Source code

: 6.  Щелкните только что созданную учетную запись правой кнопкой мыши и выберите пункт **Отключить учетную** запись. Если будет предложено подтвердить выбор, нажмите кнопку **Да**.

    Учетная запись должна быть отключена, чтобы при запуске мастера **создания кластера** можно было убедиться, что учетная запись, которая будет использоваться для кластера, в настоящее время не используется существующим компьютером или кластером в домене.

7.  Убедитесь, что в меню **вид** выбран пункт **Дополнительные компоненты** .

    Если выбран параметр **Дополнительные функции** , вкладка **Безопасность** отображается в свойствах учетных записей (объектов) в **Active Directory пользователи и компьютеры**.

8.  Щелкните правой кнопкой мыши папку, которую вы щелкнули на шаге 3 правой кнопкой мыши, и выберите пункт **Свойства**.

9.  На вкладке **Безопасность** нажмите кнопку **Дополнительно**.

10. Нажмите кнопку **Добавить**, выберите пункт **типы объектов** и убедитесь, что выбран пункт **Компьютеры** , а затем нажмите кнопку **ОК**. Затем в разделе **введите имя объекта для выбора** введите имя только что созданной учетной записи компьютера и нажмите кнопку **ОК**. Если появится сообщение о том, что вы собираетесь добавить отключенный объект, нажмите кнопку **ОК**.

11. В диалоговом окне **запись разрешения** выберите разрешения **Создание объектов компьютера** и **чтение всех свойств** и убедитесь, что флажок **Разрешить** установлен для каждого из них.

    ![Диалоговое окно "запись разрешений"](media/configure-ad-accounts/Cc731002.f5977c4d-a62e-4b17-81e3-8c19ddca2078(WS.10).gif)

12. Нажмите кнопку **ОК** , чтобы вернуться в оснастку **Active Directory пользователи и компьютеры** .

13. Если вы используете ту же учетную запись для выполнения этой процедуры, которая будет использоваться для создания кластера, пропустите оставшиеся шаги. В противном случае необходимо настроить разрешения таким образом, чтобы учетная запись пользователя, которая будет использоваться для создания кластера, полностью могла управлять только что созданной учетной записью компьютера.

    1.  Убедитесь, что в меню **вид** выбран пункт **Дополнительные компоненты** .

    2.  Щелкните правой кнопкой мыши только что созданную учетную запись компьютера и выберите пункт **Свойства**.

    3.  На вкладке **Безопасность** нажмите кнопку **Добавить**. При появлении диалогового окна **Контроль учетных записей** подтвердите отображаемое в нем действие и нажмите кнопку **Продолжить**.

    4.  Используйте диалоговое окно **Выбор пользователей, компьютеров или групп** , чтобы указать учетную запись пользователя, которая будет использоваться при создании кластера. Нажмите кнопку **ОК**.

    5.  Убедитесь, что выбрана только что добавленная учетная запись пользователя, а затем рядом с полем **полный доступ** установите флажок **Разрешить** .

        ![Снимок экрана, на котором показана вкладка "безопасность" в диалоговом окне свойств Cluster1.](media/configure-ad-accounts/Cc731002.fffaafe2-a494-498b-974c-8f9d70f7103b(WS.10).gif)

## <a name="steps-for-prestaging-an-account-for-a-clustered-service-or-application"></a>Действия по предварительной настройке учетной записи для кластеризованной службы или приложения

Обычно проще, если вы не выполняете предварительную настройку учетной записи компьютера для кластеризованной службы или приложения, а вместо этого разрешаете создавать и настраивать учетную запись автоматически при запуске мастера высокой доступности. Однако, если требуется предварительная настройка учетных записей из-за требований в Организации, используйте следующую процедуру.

• YOUR TASK: Copy out the line containing "кластера. Нажмите кнопку **ОК**.", then every line after it through the end of the listing, exactly and with nothing else.

• ANSWER AREA:
    4.  Используйте диалоговое окно **Выбор пользователей, компьютеров или групп** , чтобы указать учетную запись пользователя, которая будет использоваться при создании кластера. Нажмите кнопку **ОК**.

    5.  Убедитесь, что выбрана только что добавленная учетная запись пользователя, а затем рядом с полем **полный доступ** установите флажок **Разрешить** .

        ![Снимок экрана, на котором показана вкладка "безопасность" в диалоговом окне свойств Cluster1.](media/configure-ad-accounts/Cc731002.fffaafe2-a494-498b-974c-8f9d70f7103b(WS.10).gif)

## <a name="steps-for-prestaging-an-account-for-a-clustered-service-or-application"></a>Действия по предварительной настройке учетной записи для кластеризованной службы или приложения

Обычно проще, если вы не выполняете предварительную настройку учетной записи компьютера для кластеризованной службы или приложения, а вместо этого разрешаете создавать и настраивать учетную запись автоматически при запуске мастера высокой доступности. Однако, если требуется предварительная настройка учетных записей из-за требований в Организации, используйте следующую процедуру.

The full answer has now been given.